The 2026-04-16 baremetal numbers reflected an 8-commit performance campaign run on commit `3bec2da`:
L5 `9370579`, L2 `d9afbdf`, L7 `3f493a8`, L1 `a506589`, L3 `d586012`, L6 `8097aa5`,
L4 scoped `e812232`, L7b `3bec2da`. This campaign closed the container-vs-baremetal regression
and narrowed the libfyaml gap from "slower on 2–3 fixtures by 10%+" to "slightly behind on 2
fixtures by ≤5%".

The 2026-04-27 numbers reflect a second performance campaign across two plans:
- `2026-04-26-parser-perf-recover-tag-allocations.md`: `Cow::Borrowed` tag URIs (`3f15780`),
  first-byte schema dispatch (`a7206f6`).
- `2026-04-26-parser-perf-recover-node-event-meta-box.md`: `Option<Box<NodeMeta>>` (`d853605`),
  `Option<Box<EventMeta>>` (`76904a9`), lazy `Span` via `LineIndex` (`716771f`),
  `step_in_document` byte-dispatch (`9bd368e`), `#[inline]` on hot-path functions (`ccdfc1a`).

Key struct size reductions: `Node<Span>` 288 → 120 bytes, `Event` ~112 → 40 bytes,
`Span` 48 → 8 bytes.

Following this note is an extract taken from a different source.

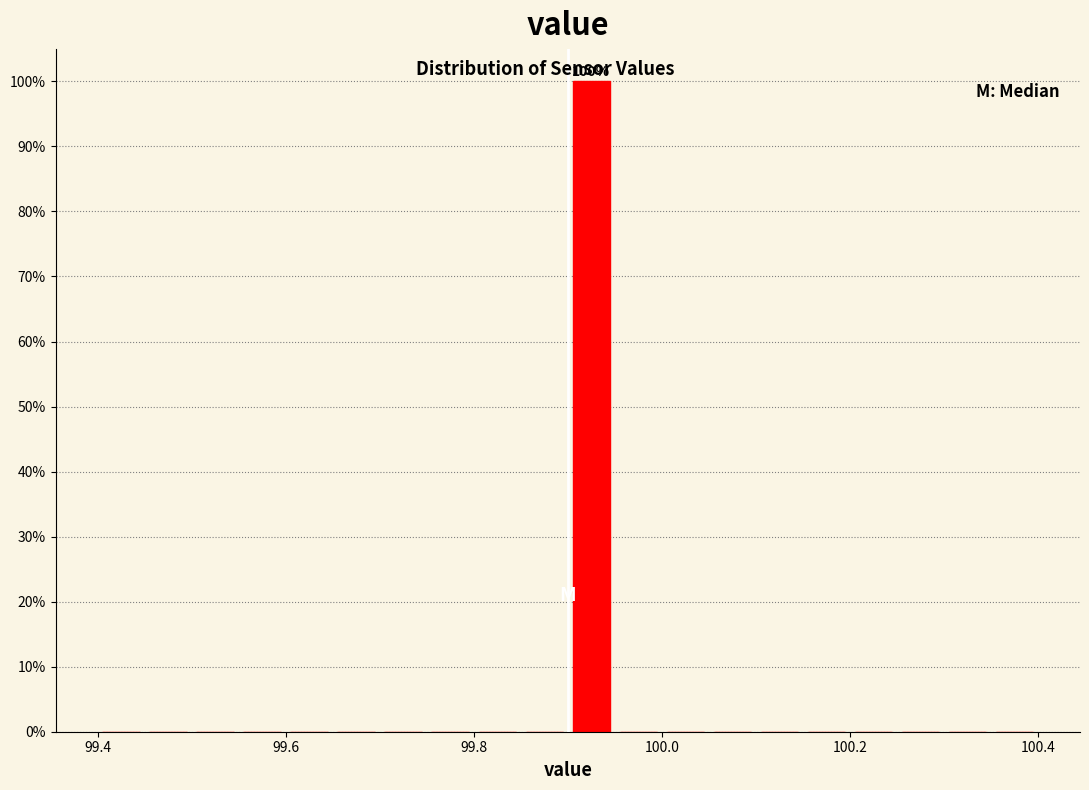

Around what value on the x-axis is the tallest bar? Give the approximate position of its centre, as read against the axis.

99.92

Combined effect: rlsp is now faster than libfyaml on all 10 event-drain
fixtures (was faster on 5, parity on 3, behind on 2). Load throughput improved 8–56% across
fixtures. First-event latency increased slightly (38.9 → 40.9 ns, +5%) — the cost of the new
`Option<Box<EventMeta>>` construction per event — but remains ~24,400× under the 1 ms acceptance
criterion and ~19× faster than libfyaml.